Student spotlight: Savi Thompson

As Savi Thompson bonded with classmates during her first year at Carnegie Mellon, she realized how other friendships in her life have shaped her. Thompson has known her best friend for almost a decade, and they remained close even after Thompson moved from Cincinnati to Pittsburgh during high school. "It's refreshing to have someone who has seen you go through different stages of who you are," she says.

At CMU, Thompson has noticed the ways people come together to make each other feel good, like complimenting those who inspire them. She quickly found a way to add something.

After taking a Star Wars course through the Student College (StuCo) in the fall of her first year, Thompson founded a Star Wars club with a few friends. They want it to be a place where students can come to unwind from academics. "That extends to all people, whether you've watched every piece of Star Wars media or never heard of it before," says Thompson.

The lightsaber training that Thompson runs on the weekends is open to anyone who walks by. "If you want to learn, we can teach you," she says. At each practice, they warm-up with basic lightsaber spins and learn new styles and tricks. Then, Thompson and other club leaders teach a choreographed duel. They're working on the duel between Obi-Wan and Anakin from Star Wars: Episode III – Revenge of the Sith. Thompson has the whole duel memorized.

Back in our galaxy, undergraduate research also brought Thompson to the cosmic frontier. She worked with Matteo Cremonesi, assistant professor of physics. Because of Thompson's unique skills and perspective as a chemical engineering major interested in quantum physics, Cremonesi connected her with the Cosmic Quantum team at Fermi National Accelerator Laboratory (Fermilab). They are using superconducting qubits to detect particle interactions.

Thompson helped the team refine its measurement taking. During her summer internship, she recalibrated the parameters of a newly-installed board. "There is a lot more fine tuning than you might think. I had to look at a range of amplification and a range of frequencies, for example, before I found the essential values necessary in order to take more interesting measurements," she says.

Because the Cosmic Quantum team uses a remote system, Thompson continued her research from campus in the fall. She wrote code to send information to the computer linked to the team's qubit setup. That computer then sends information to the board on the device, which plays the stimuli and takes the measurements.

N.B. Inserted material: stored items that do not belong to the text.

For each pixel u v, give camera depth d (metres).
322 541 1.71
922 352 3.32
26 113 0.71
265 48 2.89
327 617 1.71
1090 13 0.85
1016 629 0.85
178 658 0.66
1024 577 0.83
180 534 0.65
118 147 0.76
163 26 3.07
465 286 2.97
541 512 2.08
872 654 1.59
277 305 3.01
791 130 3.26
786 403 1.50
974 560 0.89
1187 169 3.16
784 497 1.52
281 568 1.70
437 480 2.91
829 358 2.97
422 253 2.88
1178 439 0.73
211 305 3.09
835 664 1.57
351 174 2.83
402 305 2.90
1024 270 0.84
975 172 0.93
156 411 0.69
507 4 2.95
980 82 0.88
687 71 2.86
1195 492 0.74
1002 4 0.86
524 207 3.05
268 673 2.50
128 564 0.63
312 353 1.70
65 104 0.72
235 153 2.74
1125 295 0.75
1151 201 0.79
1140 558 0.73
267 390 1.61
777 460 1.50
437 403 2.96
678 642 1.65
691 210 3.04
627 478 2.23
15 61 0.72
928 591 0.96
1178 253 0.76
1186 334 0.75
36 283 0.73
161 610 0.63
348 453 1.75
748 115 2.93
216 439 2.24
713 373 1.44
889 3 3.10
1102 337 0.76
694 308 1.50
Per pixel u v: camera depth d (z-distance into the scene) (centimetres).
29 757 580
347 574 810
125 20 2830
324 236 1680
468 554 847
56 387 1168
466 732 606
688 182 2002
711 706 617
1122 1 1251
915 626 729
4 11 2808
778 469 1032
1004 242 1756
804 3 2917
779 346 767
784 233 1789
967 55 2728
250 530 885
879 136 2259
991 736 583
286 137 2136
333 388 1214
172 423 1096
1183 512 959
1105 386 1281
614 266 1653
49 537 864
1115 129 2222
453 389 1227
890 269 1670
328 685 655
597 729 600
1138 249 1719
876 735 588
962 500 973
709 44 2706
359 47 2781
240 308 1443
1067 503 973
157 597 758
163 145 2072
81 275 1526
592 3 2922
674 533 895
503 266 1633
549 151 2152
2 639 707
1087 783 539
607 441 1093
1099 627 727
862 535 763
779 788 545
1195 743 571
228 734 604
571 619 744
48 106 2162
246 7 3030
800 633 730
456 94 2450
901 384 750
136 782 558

The device that Thompson worked with is housed in a dilution refrigerator underground. It isn't always cold enough to take the measurements that her group needed, so Thompson learned about the refrigeration system and the qubits.

We tend to look at things at the macroscopic level, or we’ll break it down to atoms and molecules, but what about beyond that?

Savi Thompson, Undergraduate student, Chemical Engineering

Thompson is fascinated by finding ways to describe things that we cannot see. "I am interested in figuring out the fundamentals of how the universe actually works," she says. "We tend to look at things at the macroscopic level, or we'll break it down to atoms and molecules, but what about beyond that?"

Even while focusing on larger scale processes in her chemical engineering classes, Thompson is learning problem solving skills that apply to her research interests. "You need to be able to look at a system, break it down into manageable pieces, describe what is going on, and know when it's fair to make assumptions," she says.

Thompson chose to major in chemical engineering because the degree gives her access to many industries, as well as to careers in research. "Do I want my work to be applied or basic? Do I want to work in manufacturing or research and development? As I navigate those decisions, the chemical engineering degree gives me what I need for any of those paths," she says.